Sobre o direito da família, a advogada Ariadne Maranhão reconhece que o filme traz visibilidade ao tema da morte presumida.
| “O reconhecimento antecipado da morte foi um avanço que garantiu não apenas segurança jurídica, mas um alívio necessário para que essas famílias seguissem com suas vidas dentro do ordenamento", explica. |
Ela entende que a repercussão do filme Ainda Estou Aqui, no âmbito do direito de famílias e sucessões, é relevante, já que evidenciou como o contexto histórico impactou diretamente as estruturas familiares e a autonomia das mulheres.
“Como sabemos, por séculos, as mulheres foram silenciadas e relegadas ao papel de zeladoras da família, sem voz, para participar das decisões que moldavam suas próprias vidas”. Para a especialista, o filme retrata essa realidade sob a ótica de Eunice Paiva.
| “A arte desempenha um papel fundamental para alertar a sociedade sobre os seus direitos”. |
“Fura a bolha”
O professor de história Marco Pestana, da UFF, argumenta que o filme consegue ter repercussão até com pessoas que não conheciam ou compreendiam as violências perpetradas pelos agentes da ditadura. Com Oscar ou sem, há uma vitória nesse sentido.
“Furou a bolha. Em alguma medida, isso tem relação com a estratégia narrativa de politizar pelo viés do cotidiano, da vida familiar”.
No entender do professor Arthur Autran, da UFSCar, a esse respeito, houve um esforço do filme de tentar falar para um público o mais amplo possível dentro do Brasil e fora do Brasil também. Ainda que, conforme os especialistas, com limitações a “quem não quer ouvir”. Ele lembrou que Marcelo Rubens Paiva, que é cadeirante, foi atacado quando estava em um bloco de carnaval.
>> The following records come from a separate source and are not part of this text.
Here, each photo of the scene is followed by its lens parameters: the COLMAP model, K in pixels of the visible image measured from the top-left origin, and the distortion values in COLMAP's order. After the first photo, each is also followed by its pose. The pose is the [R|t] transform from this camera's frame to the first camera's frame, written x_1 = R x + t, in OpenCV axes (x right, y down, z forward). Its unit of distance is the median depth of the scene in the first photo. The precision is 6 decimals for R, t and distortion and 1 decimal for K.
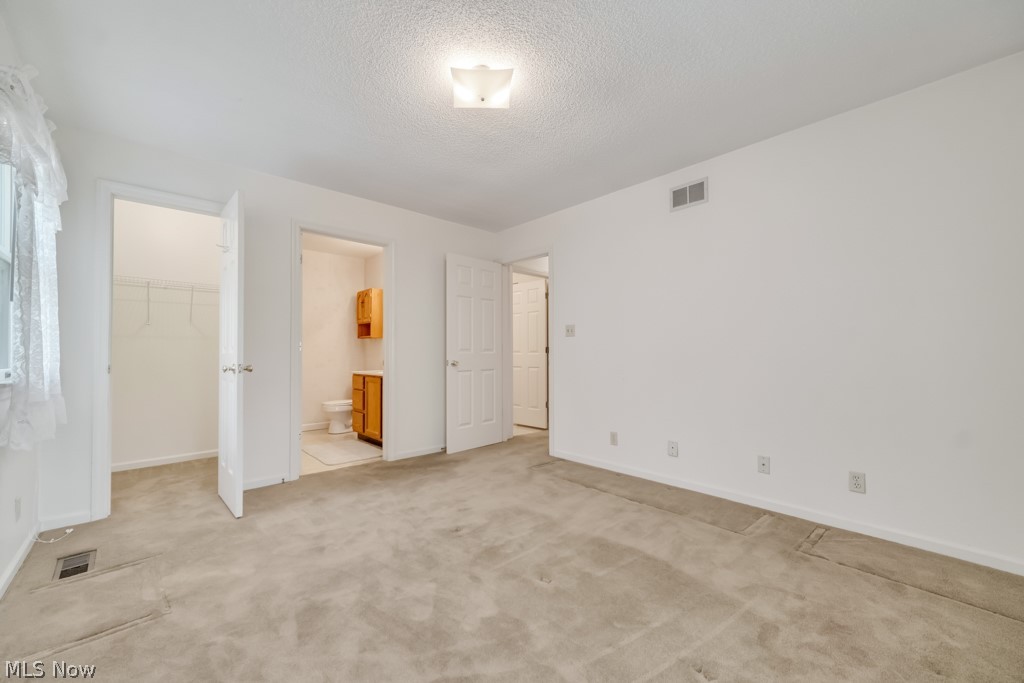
lens RADIAL K [[408.1, 0, 514.2], [0, 408.1, 343.9], [0, 0, 1]] dist [0.003429, 0.000272]
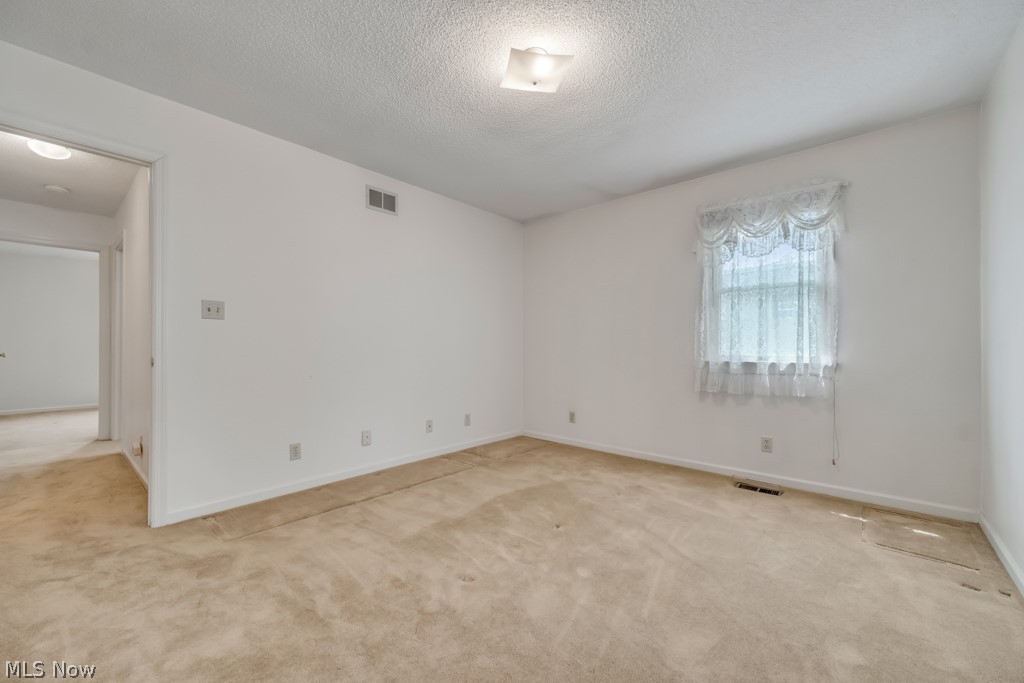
lens RADIAL K [[408.1, 0, 514.2], [0, 408.1, 343.9], [0, 0, 1]] dist [0.003429, 0.000272]
pose [[-0.114122, 0.007426, 0.993439, -0.585586], [-0.022606, 0.999694, -0.010069, 0.017034], [-0.993210, -0.023607, -0.113919, 0.647988]]
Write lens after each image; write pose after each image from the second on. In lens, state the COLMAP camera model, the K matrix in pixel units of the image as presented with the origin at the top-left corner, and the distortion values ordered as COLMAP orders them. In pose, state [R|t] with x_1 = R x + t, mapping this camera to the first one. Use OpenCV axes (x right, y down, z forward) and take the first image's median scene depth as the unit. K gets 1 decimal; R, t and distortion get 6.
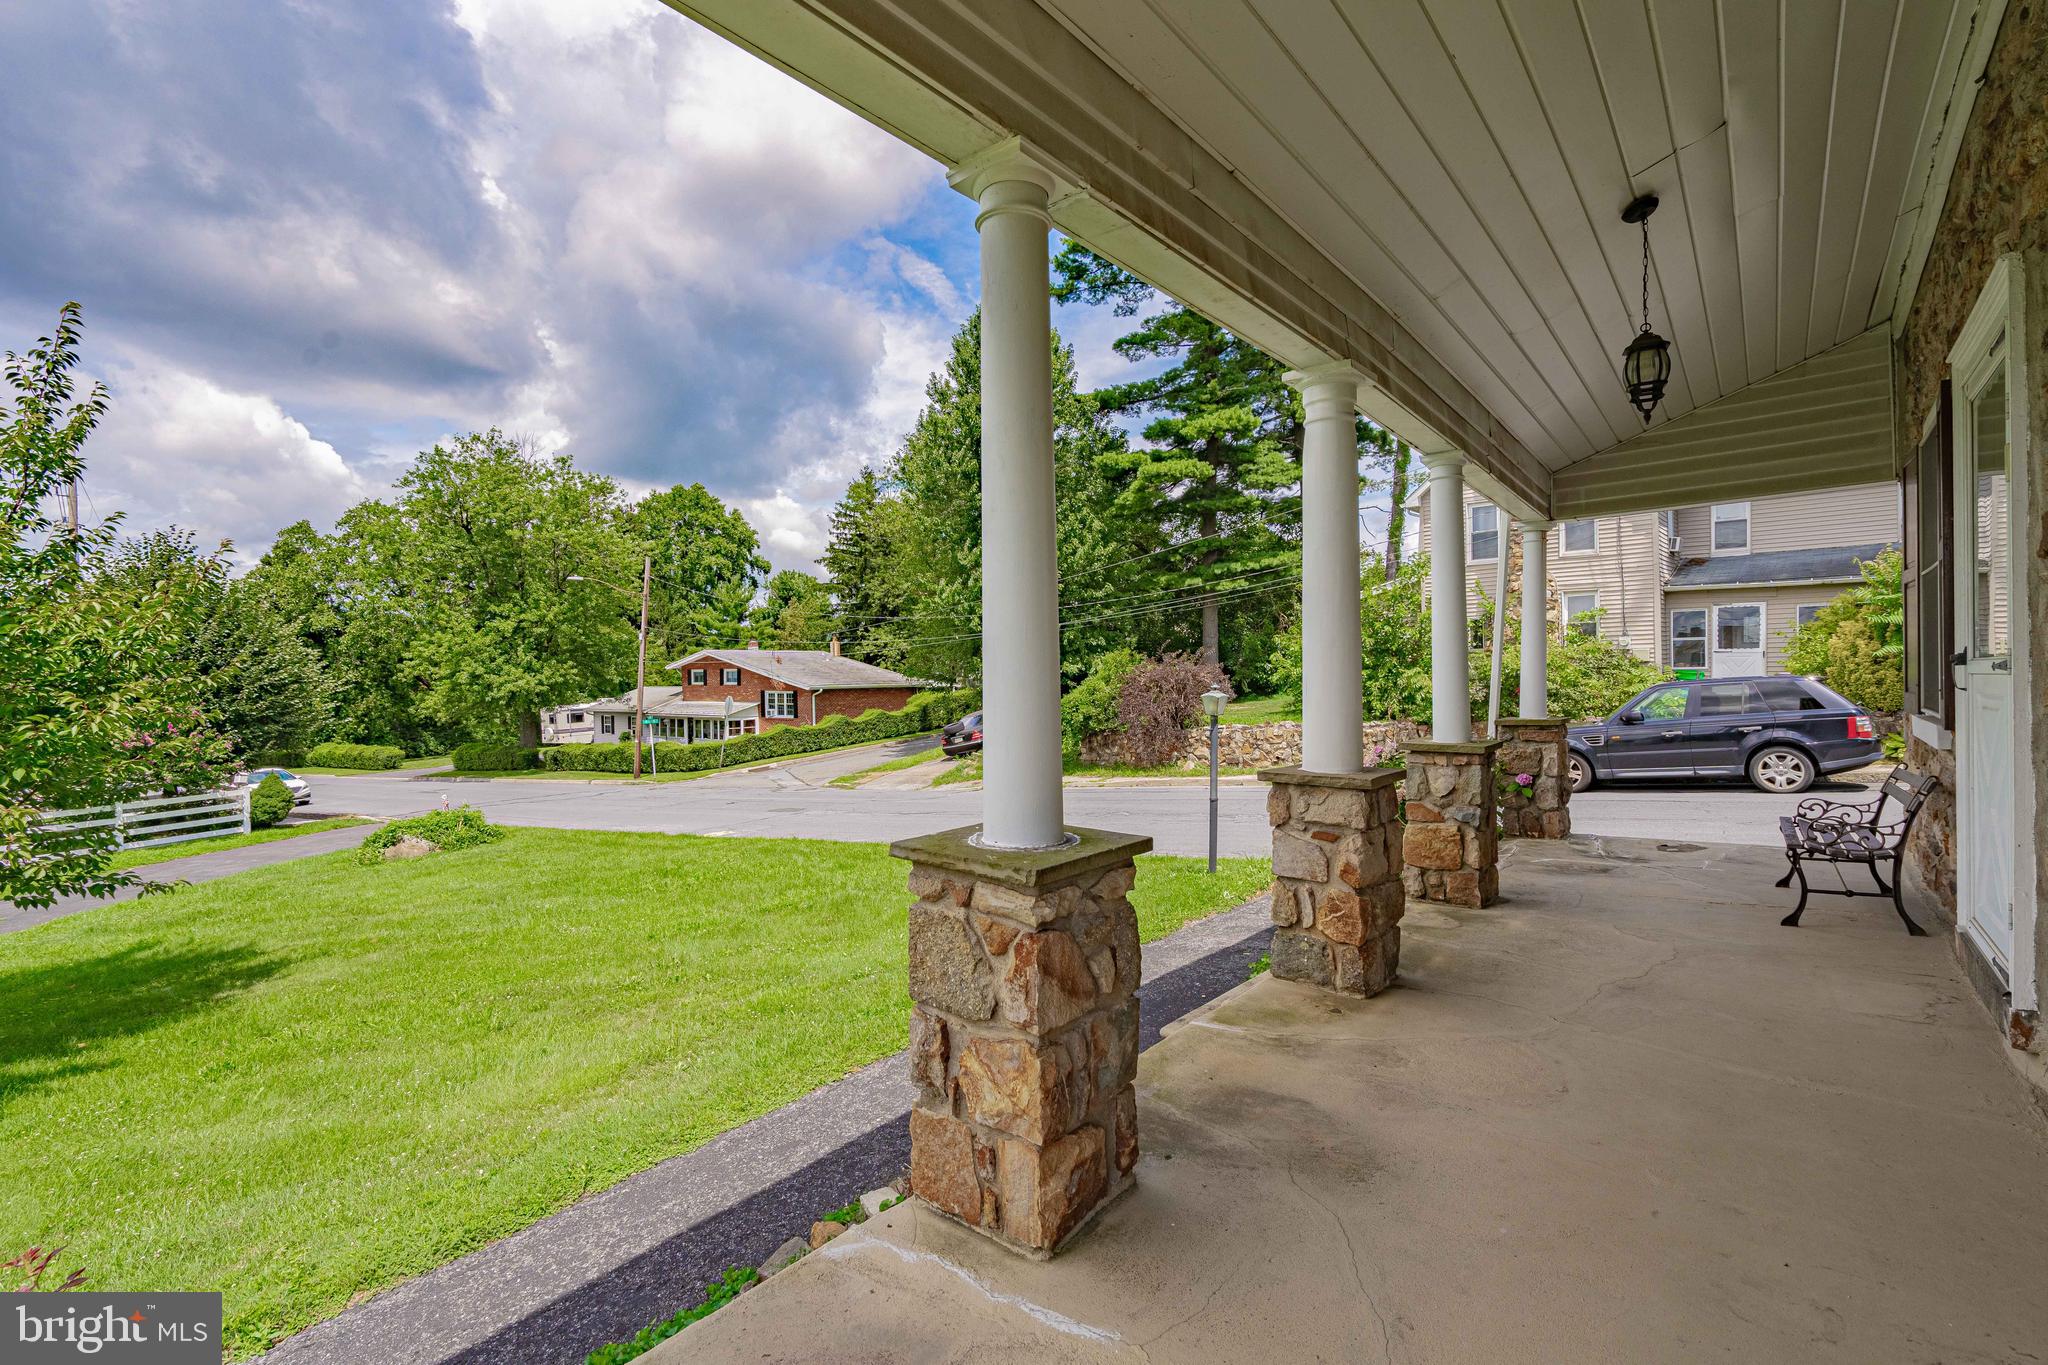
lens RADIAL K [[930.6, 0, 1034.9], [0, 930.6, 692.4], [0, 0, 1]] dist [-0.006337, 0.001676]
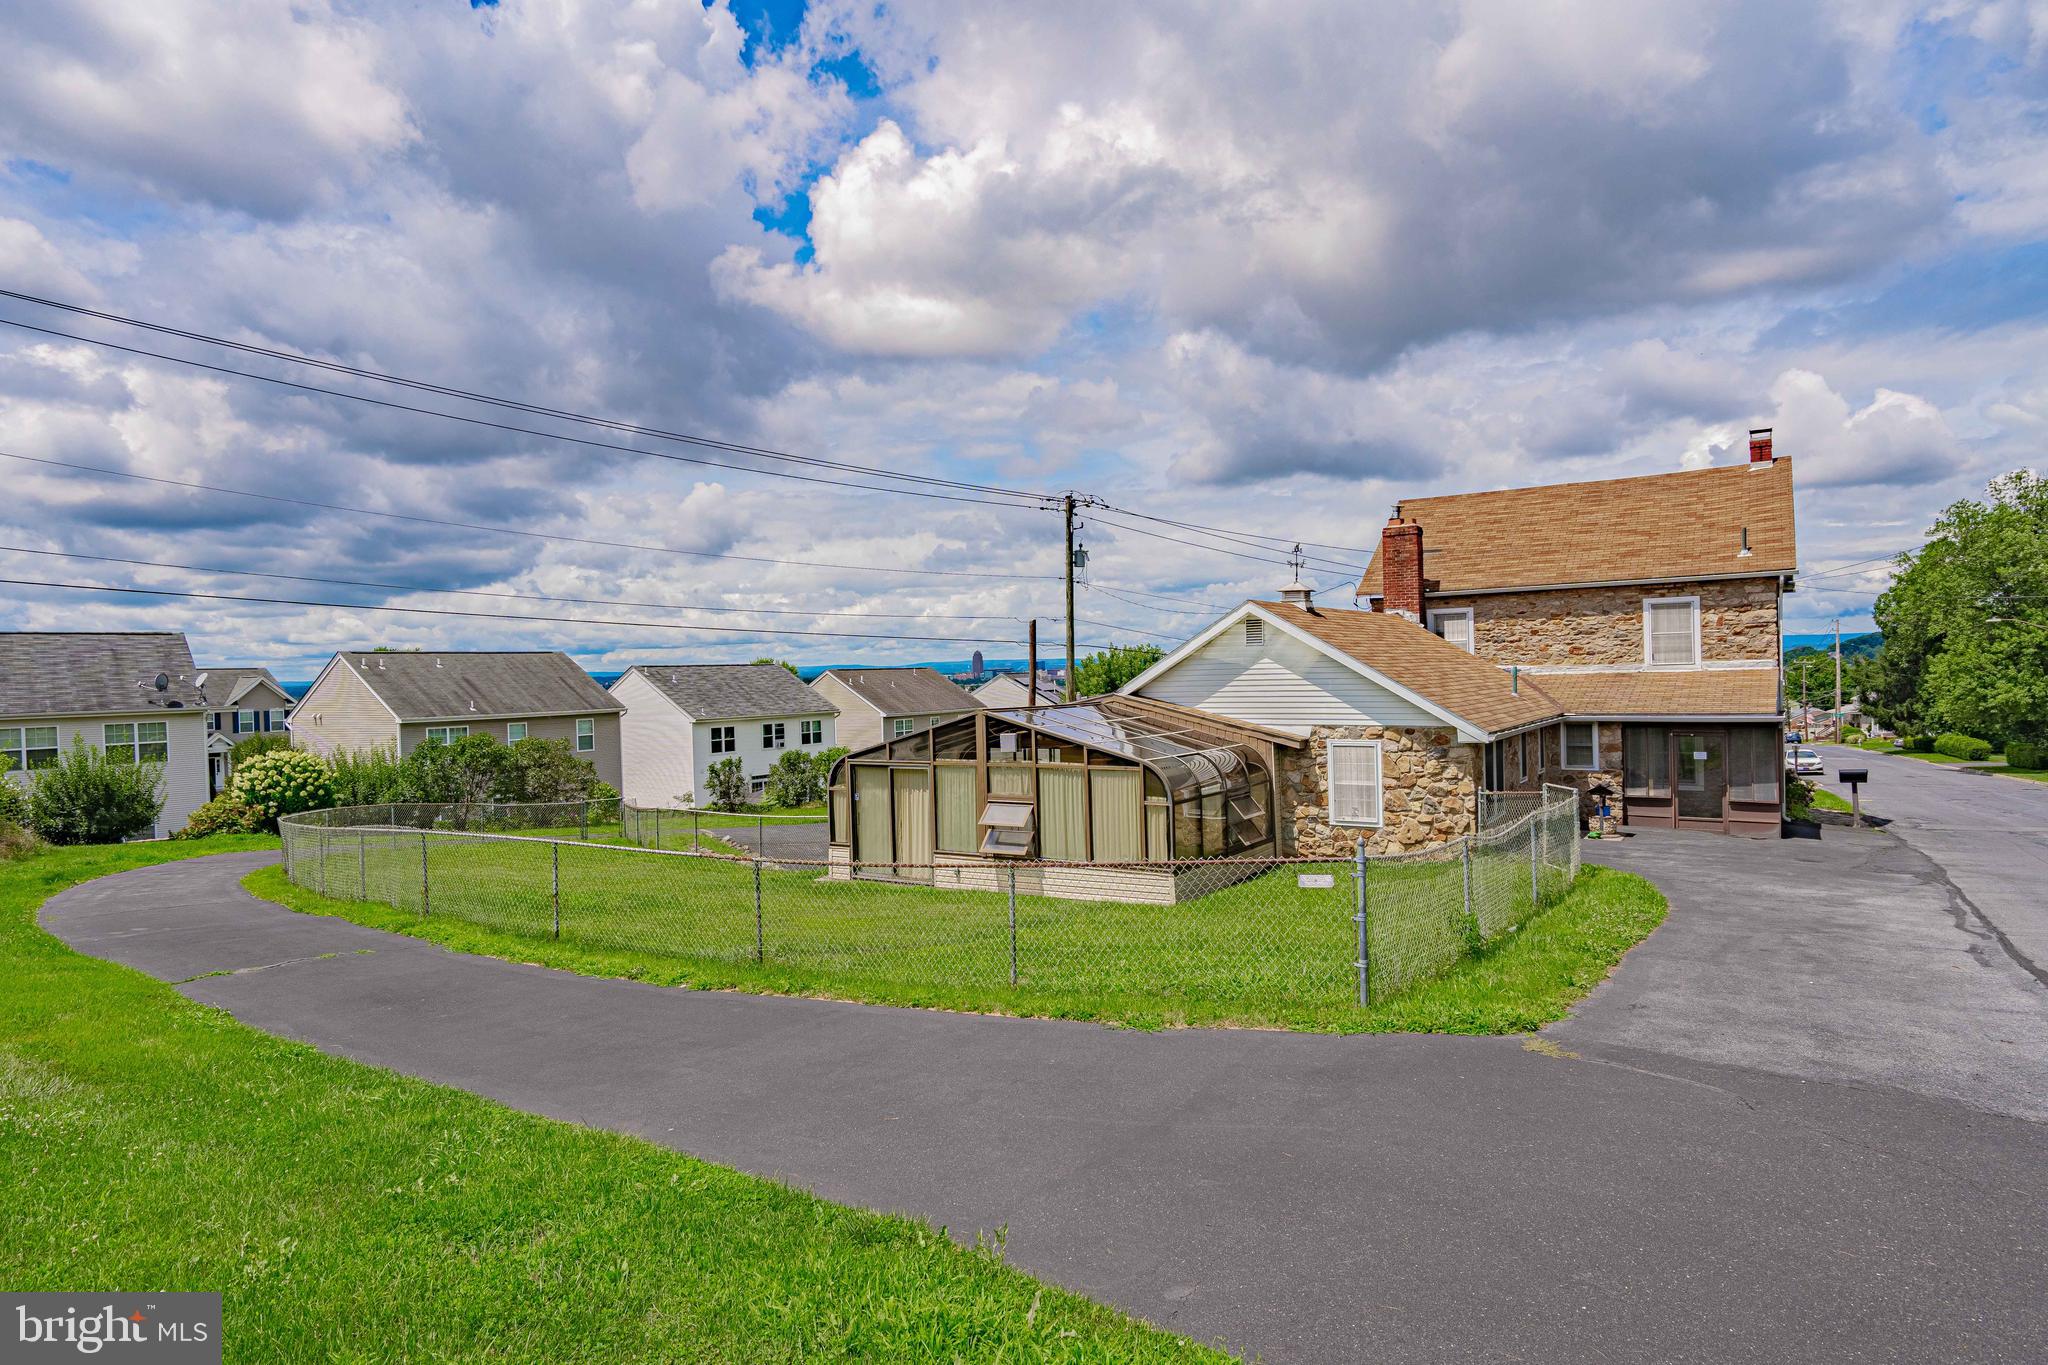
lens RADIAL K [[1111.2, 0, 1038.1], [0, 1111.2, 679.8], [0, 0, 1]] dist [0.014724, -0.002557]
pose [[0.093312, 0.016476, -0.995501, 1.338421], [0.004712, 0.999845, 0.016990, -0.106633], [0.995626, -0.006276, 0.093219, -0.662387]]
 Cena do filme Ainda estou aqui.- Alile Dara Onawale/Sony Pictures |
JustiçaDepois que o filme foi lançado, o Supremo Tribunal Federal (STF) resolveu analisar o processo que estava com trâmite parado há uma década. Agora, a
Corte anunciou que vai julgar se a Lei da Anistia se aplica aos crimes de sequestro e cárcere privado cometidos durante a ditadura militar a partir das investigações da morte do ex-deputado Rubens Paiva.
Marco Pestana avalia que a decisão tem relação com o filme e a conjuntura. “O STF soube ler (o momento) e entendeu que era momento para pautar isso".